The Hotel Bristol is truly a landmark heritage hotel, having weathered 2 world wars in the last 119 years. We are blessed to have an owner that understands the importance of preserving its legacy whilst upgrading the facilities to meet expectations of the modern traveller. A number of renovation and restauration projects have been undertaken in the last 5 years, notably a full renovation of our Bristol Spa, the renovation of the Conference & Banqueting facilities, the restoration of Café Bristol and a full bathroom renovation, which will be completed by May of this year. 2020 see us introduce a new bar concept (replacing the current Winebar) as well as undertake a cosmetic uplift of the Lobby, all to be completed by June. With the completion of these projects, we continue to build on the rich legacy of the Grande Dame, as we affectionately like to call her.
How important is for any luxury urban hotel to attract local patrons? Is the right mix of guests a means of validation?
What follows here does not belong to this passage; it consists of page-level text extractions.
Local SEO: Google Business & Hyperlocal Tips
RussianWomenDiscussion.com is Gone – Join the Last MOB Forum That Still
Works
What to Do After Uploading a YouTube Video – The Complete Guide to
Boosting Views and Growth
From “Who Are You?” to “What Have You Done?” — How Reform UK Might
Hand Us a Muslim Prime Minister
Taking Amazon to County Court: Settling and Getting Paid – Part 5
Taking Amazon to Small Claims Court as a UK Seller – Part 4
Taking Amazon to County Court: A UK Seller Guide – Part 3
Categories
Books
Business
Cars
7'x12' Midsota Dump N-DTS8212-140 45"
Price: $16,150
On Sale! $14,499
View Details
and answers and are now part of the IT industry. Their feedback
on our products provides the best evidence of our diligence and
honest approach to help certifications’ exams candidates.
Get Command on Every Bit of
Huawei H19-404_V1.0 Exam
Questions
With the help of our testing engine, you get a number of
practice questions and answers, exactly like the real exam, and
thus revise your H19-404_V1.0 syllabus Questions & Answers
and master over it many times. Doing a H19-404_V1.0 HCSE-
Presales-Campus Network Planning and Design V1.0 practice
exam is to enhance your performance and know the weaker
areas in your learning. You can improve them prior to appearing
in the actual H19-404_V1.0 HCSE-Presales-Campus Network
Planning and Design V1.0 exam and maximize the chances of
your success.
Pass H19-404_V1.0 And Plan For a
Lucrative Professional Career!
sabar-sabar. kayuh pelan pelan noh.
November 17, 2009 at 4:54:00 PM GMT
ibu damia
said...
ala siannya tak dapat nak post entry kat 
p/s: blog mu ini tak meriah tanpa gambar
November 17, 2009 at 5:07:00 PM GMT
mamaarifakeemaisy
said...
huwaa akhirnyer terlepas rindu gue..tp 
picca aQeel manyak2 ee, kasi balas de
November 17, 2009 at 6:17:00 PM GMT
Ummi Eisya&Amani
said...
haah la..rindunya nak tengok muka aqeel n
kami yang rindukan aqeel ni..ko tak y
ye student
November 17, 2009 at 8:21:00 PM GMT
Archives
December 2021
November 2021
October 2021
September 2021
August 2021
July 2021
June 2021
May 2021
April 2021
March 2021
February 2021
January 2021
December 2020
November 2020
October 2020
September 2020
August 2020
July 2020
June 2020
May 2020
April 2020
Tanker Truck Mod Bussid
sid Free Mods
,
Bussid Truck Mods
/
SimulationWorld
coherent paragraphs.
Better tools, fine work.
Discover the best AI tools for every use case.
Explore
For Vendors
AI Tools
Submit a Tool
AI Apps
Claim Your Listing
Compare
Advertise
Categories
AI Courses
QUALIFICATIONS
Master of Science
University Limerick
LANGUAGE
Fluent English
Hotels have a deeply-rooted place in society, very often acting as the catalyst that brings global denizens and locals together, whether it be for business or leisure. Interactions between resident guests and local patrons are vital in creating an indigenous experience that transpires beyond the food & beverage offering. Café Bristol, for example, has long been an institution that attracts both locals and travellers alike and much of its success over the years can be attributed to this balance. Currently, close to half of our restaurant and bar patrons reside locally – the Spa attracts an even great local clientele. Having a balanced guest mix not only provides for a more authentic experience for resident guests but allows the hotel to grow its awareness in the local market.